I’ve read several pieces by J. R. Carpenter whose work I really admire. I share with her an interest in uses of space and place and how we become attached to them. Entre Ville is one of my favorite pieces of hers.I think the design is interesting and it invites me to poke around on windows and doors and see what I can see. And much to my surprise also hear what I can hear. As we talked about in class today, texts like this put play back into reading. And too some extent it is also a collaborative experience. “Did you click the clothesline?” “Listen to the old man play his trumpet.” We want to share the parts of it that delight us.
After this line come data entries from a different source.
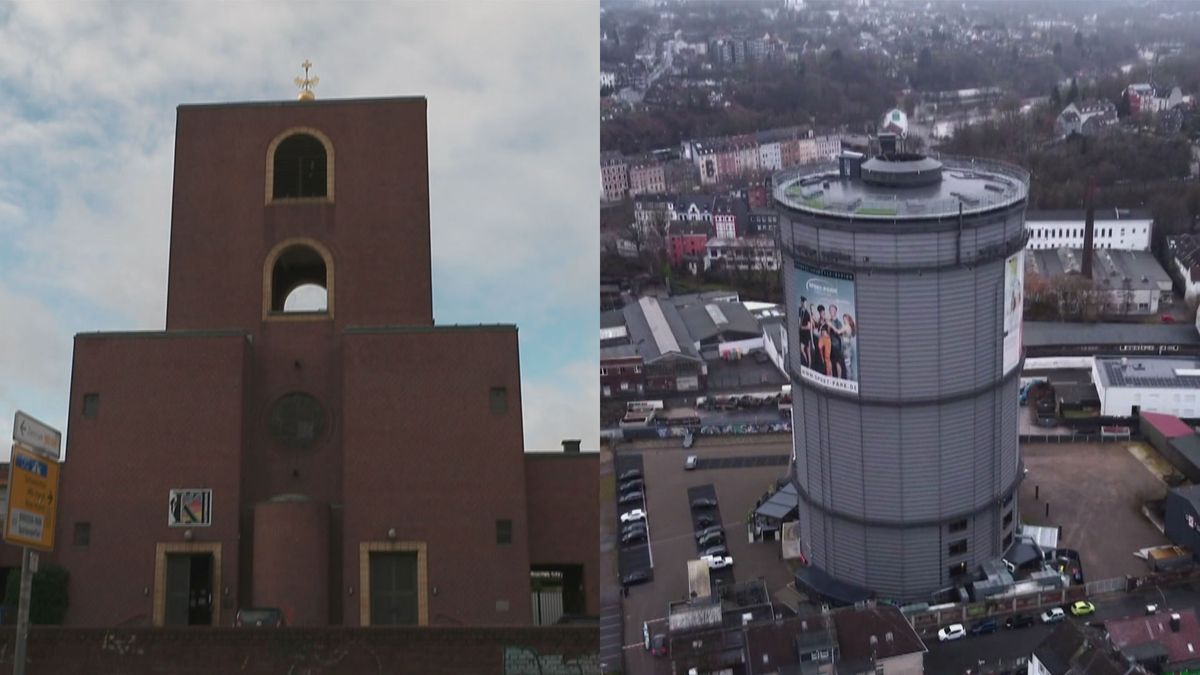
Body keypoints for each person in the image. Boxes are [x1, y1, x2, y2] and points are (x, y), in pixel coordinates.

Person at [828, 304, 847, 379]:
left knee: (837, 363)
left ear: (835, 311)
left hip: (836, 345)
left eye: (832, 310)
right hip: (830, 345)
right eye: (830, 310)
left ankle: (839, 378)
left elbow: (840, 334)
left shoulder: (838, 323)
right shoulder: (829, 321)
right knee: (831, 362)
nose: (831, 311)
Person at [797, 297, 813, 369]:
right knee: (801, 349)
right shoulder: (799, 310)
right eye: (803, 302)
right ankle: (806, 364)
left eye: (805, 303)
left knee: (808, 351)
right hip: (801, 334)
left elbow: (809, 327)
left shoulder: (807, 314)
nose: (804, 304)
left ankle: (809, 366)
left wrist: (801, 327)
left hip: (806, 335)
While my students are going to be writing an analysis of the poem, I’m mostly trying to think abut the process of reading such texts (they’ll be doing that, too, and I’ll also be analyzing the poem, but I’ll probably put the emphasis in my essay on reading). How do we talk about reading such a text? Presumably we all start with the main poem, “Saint Urbain Street Heat,” in part because we easily recognize it: oh there’s the poem! The fact that it moves up and down guided by the red arrows is familiar as well to people who are accustomed to using a scroll bar. But then where do we go? I started with some of the windows and doors because they invite me to peek into them, like old-fashioned children’s books or an advent calendar–when you pull the tabs there is an image or a piece of chocolate behind them. And also it’s logical to open windows and doors.
It took me a while to get to the clothesline, and I clicked on the dog more than once before I found the story there. One of my favorite sections appears with the gloves. I like the way the poem there echoes via the repeated, shaded text and also the images that accompany the words.
Some questions I want to think about more have to do with reading in a nonlinear way. Does it matter that I didn’t see the dog story until the fourth or fifth reading? What would I be missing if I never located it? To some extent these are questions we ask with print texts as well. We may “miss” sections when we read because we don’t understand them or because we are distracted when we’re reading. But they are easier to recover, I suppose, because they are made up of words on a page. We don’t have to hunt for them, at least not by clicking to see what is behind a curtain, or what the bright flowers might deliver.
I am also really taken with the way the line changes directly underneath the title depending on what I click on.
I look forward to hearing what my students have to say.